I had a lot of problems with the Atlantic article. I don’t agree with the author that “In fact, registries were primarily designed to protect adoptive couples.” Legislative history shows that the registries were designed to protect children from adoption disruption, which is extremely traumatic, and to make it reasonably possible for birth fathers to protect their rights. The issue of father’s rights is complicated, and painting legislators as being out to get fathers is not helpful. The author laments the lack of publicity of Putative Father Registries, but ignores the fact that publicity doesn’t seem to lead to more fathers registering. He also lost some credibility with me by confusing state supreme courts with the U.S. Supreme Court.

Still, there are lessons in this story for all parties to an adoption.

Birth mothers, when you’re making an adoption plan, bear in mind that it’s extremely important to be honest about who the baby’s father is and to include him in the adoption planning process. Not only is it the right thing to do, but it can save the baby from serious trauma down the road, when she could be removed from an adoptive family she has bonded with and returned to her dad.

Birth fathers, know that your rights are fragile and that you have to protect those rights. Look up whether your state has a Putative Father Registry. If not, find out what you have to do to protect your right to parent your child.
Many lawyers will give you an initial consultation for free or for a modest fee. Make sure you choose a lawyer who specializes in adoption!

Adoptive families, when you hire an adoption attorney or agency, insist upon knowing how they handle birth fathers’ rights. A reputable professional will have a policy of showing respect to both parents, not trying to hide from, avoid, or trick anyone.

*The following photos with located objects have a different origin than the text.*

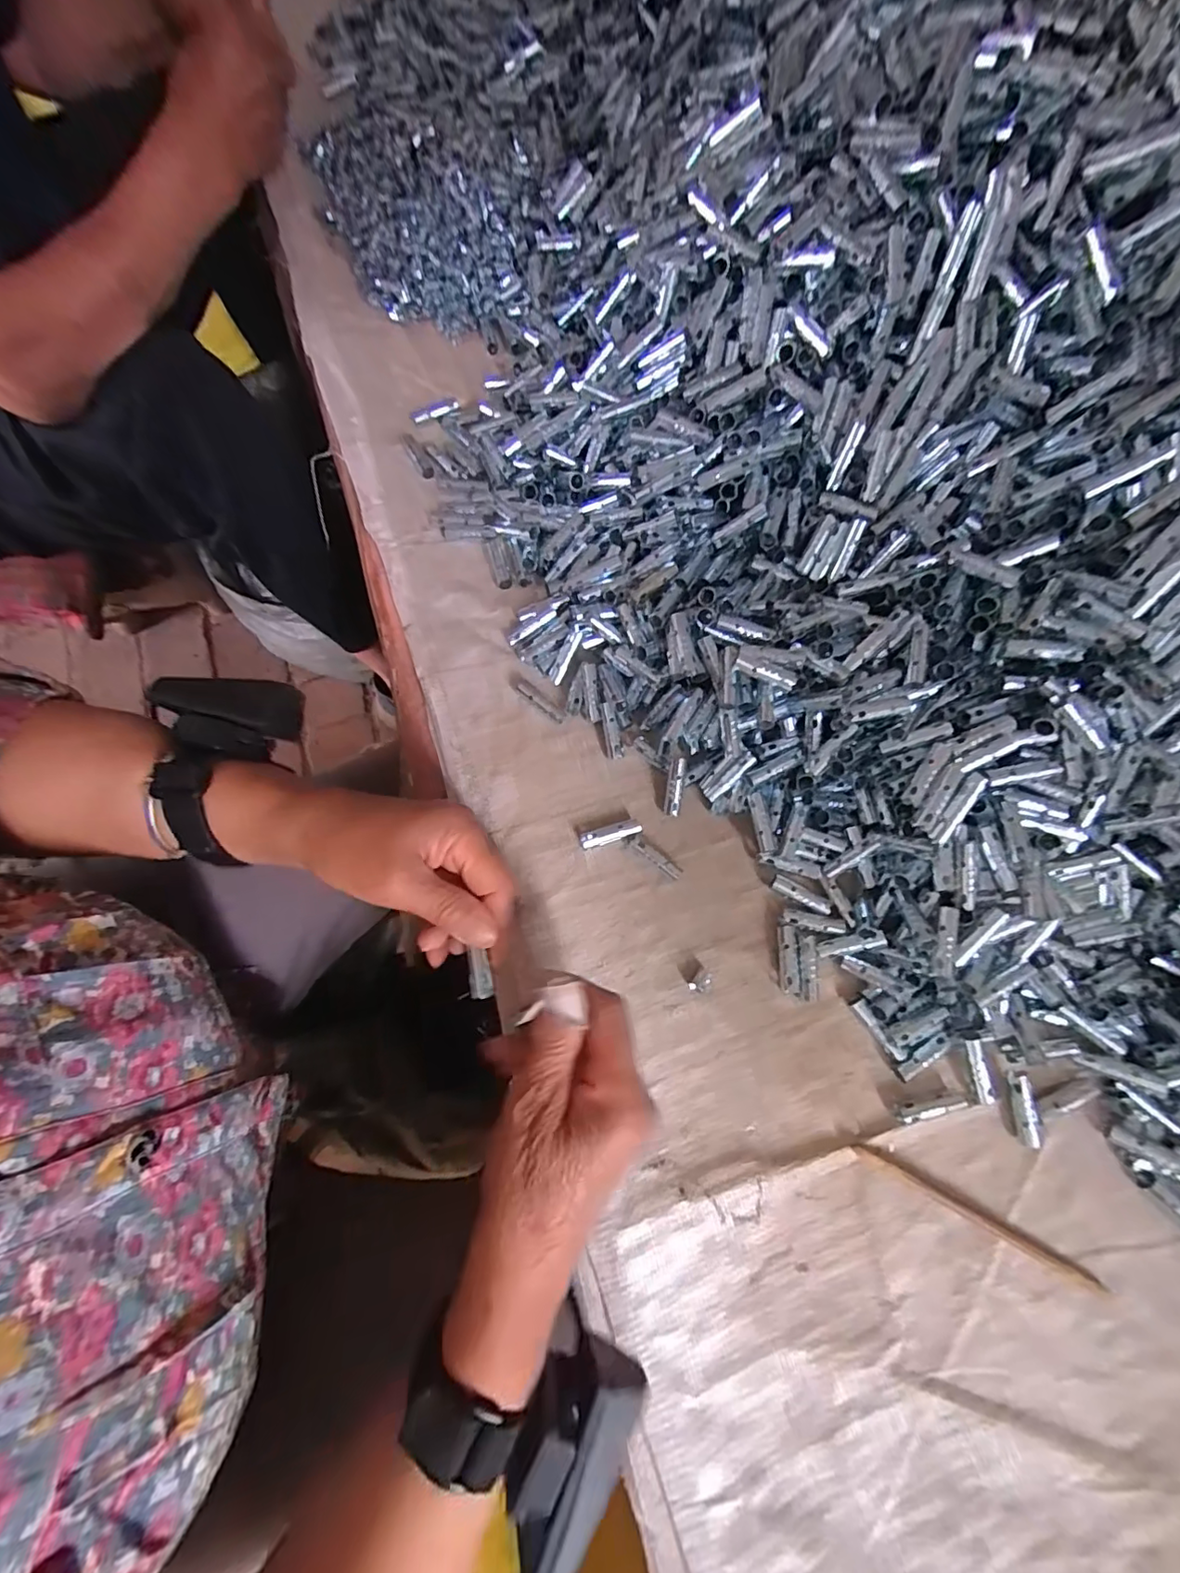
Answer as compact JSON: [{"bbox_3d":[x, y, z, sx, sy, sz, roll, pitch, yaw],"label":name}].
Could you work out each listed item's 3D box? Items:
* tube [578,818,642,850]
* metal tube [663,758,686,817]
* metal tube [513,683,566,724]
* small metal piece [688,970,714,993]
[{"bbox_3d":[0.014,0.031,0.359,0.041,0.008,0.010,-16,74,-6],"label":"tube"},{"bbox_3d":[0.056,0.001,0.364,0.010,0.009,0.039,7,104,1],"label":"metal tube"},{"bbox_3d":[-0.035,-0.058,0.380,0.041,0.007,0.008,36,76,10],"label":"metal tube"},{"bbox_3d":[0.068,0.119,0.335,0.015,0.009,0.011,-43,78,-13],"label":"small metal piece"}]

Adoption professionals, respecting all parties to your adoptions isn’t just the right thing to do, it’s also the only way to save all the parties, most importantly the child, from needless heartbreak. Unless you want to have a reputation for heartbreak, develop a reputation for integrity. Involve the birth father as early in the process as possible. If he wants to raise his child, then what you have is not a potential adoptive placement – end of story.